(45g) Combined Effect of Catalyst Size and Metal-Carbon Interactions On the Growth of Single Wall Carbon Nanotubes

Reactive molecular dynamics simulations are carried out with the purpose of analyzing how the catalyst particle size and the strength of adhesion between the catalyst surface and carbon structures formed at initial stages may affect the growth process of single wall carbon nanotubes (SWCNT), leading to cap lift-off or otherwise causing graphitic encapsulation and therefore poisoning of the catalyst. Our MD simulations show that the size of the particle defines the diameter of the resulting fullerene and therefore its curvature energy.
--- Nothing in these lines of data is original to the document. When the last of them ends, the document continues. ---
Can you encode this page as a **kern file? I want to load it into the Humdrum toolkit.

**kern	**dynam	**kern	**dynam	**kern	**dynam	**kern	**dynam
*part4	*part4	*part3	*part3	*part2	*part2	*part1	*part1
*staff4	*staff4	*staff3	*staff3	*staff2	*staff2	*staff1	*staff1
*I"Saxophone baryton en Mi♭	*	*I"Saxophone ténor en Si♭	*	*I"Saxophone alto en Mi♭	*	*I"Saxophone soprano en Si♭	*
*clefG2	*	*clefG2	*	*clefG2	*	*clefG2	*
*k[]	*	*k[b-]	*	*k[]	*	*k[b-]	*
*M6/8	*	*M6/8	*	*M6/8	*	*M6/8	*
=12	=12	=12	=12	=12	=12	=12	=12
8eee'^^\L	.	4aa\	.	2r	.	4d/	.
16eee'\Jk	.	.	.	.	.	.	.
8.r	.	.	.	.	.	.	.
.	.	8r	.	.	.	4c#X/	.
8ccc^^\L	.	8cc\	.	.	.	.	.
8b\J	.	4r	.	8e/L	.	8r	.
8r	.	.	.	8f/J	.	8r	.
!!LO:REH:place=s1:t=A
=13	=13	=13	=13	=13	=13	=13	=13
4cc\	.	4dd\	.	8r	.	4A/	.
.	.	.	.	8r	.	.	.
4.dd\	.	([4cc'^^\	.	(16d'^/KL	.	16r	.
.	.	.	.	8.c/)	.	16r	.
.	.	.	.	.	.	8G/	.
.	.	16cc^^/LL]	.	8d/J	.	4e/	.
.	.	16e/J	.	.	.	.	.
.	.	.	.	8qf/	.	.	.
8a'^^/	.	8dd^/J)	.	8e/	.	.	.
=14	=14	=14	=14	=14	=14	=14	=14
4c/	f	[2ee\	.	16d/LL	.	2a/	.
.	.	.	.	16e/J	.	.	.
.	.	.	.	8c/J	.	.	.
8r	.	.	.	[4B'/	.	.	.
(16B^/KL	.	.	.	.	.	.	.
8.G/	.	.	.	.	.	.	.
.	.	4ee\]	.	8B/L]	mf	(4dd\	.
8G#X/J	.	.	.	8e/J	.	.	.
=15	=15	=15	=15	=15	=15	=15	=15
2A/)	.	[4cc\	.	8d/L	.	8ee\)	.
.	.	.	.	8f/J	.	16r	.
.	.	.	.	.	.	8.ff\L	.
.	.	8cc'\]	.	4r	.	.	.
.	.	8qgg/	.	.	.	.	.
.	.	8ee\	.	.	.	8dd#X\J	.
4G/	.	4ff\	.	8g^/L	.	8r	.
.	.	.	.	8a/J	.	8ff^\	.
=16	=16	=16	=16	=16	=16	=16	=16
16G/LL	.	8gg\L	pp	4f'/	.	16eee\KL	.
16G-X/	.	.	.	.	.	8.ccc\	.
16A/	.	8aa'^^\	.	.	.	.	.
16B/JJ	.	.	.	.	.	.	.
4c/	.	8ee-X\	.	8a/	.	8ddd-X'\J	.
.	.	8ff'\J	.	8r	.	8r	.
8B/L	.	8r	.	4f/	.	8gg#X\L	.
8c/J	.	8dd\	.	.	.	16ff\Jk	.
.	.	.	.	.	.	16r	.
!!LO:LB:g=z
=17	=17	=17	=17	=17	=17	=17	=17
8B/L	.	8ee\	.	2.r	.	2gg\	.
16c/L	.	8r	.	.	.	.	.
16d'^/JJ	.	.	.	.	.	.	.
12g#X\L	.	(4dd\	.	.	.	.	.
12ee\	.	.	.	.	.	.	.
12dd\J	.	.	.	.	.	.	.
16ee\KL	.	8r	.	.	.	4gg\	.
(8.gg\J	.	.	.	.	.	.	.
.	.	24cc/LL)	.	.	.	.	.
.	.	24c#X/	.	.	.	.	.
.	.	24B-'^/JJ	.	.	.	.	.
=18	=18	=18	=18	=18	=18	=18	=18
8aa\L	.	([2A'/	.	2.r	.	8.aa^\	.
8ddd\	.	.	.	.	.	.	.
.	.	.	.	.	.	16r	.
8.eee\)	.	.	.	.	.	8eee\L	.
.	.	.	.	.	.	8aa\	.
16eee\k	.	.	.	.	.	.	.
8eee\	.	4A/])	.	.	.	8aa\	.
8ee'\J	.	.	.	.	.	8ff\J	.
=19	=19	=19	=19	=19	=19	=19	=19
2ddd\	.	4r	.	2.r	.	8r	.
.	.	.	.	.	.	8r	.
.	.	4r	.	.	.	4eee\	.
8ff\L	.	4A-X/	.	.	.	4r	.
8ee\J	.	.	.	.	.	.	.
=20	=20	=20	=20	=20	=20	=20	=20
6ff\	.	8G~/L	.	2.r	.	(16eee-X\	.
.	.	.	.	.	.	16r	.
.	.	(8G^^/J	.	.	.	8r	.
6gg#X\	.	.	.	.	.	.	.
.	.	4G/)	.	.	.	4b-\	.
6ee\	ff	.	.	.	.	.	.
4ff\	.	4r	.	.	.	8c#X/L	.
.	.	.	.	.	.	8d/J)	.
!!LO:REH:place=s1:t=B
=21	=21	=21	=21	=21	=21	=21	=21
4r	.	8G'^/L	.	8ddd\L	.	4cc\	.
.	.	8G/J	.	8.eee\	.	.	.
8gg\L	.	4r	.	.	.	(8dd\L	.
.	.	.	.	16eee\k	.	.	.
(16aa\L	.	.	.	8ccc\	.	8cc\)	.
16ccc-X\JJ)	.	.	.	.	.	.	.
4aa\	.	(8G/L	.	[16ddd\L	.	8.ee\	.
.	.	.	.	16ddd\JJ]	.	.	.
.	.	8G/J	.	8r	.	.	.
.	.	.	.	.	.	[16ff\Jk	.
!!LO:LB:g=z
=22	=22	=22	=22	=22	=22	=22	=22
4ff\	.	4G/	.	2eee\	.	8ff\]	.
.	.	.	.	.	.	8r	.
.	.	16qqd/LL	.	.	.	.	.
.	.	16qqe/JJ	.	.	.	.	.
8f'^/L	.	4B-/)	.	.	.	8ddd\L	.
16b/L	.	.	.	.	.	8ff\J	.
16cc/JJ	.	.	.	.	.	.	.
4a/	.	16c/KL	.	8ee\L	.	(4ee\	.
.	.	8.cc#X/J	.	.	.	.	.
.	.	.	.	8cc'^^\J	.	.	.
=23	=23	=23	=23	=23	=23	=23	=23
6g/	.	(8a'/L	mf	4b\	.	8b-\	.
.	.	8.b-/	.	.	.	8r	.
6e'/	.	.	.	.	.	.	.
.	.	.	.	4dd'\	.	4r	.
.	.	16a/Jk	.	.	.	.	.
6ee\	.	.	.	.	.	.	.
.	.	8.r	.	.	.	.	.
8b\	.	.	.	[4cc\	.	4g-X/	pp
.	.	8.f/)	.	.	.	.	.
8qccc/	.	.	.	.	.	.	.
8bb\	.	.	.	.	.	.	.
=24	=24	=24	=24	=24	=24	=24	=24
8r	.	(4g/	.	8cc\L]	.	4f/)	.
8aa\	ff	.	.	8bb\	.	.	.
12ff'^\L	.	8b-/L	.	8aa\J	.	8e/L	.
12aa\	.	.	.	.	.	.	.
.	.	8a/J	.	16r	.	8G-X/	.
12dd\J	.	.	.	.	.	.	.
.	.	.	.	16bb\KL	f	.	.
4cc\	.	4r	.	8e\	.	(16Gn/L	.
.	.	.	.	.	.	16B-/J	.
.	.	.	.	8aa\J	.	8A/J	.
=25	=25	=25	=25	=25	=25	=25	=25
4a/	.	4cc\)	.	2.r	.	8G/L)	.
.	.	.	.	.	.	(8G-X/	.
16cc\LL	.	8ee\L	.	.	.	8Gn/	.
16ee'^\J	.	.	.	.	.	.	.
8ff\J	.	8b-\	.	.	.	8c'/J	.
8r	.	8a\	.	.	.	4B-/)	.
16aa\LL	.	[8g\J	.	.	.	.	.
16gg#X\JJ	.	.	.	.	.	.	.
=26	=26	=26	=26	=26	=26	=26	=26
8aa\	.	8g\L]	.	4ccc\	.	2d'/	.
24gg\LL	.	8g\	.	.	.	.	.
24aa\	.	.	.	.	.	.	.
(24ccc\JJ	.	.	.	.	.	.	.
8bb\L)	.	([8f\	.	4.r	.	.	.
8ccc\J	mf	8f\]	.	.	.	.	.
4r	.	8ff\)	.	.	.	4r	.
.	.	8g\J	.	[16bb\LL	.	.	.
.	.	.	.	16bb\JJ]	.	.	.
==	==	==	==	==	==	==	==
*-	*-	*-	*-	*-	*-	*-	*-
We found that the work of adhesion must be weak enough to avoid the curvature energy of a spherical fullerene to be favorable over that of a single-wall carbon nanotube of the same diameter allowing in this way the lifting of caps, these results were found in agreement with the Smalley-Hafner curvature energy model1. Moreover, we propose that a simple model combining thermodynamic and kinetic effects may help to identify regions of single-wall carbon nanotube growth in the phase space defined by work of adhesion, temperature, and catalyst size.

Reference (1) Hafner, J. H.; Bronikowski, M. J.; Azamian, B. R.; Nikolaev, P.; Rinzler, A. G.; Colbert, D. T.; Smith, K. A.; Smalley, R. E. Chemical Physics Letters 1998, 296, 195.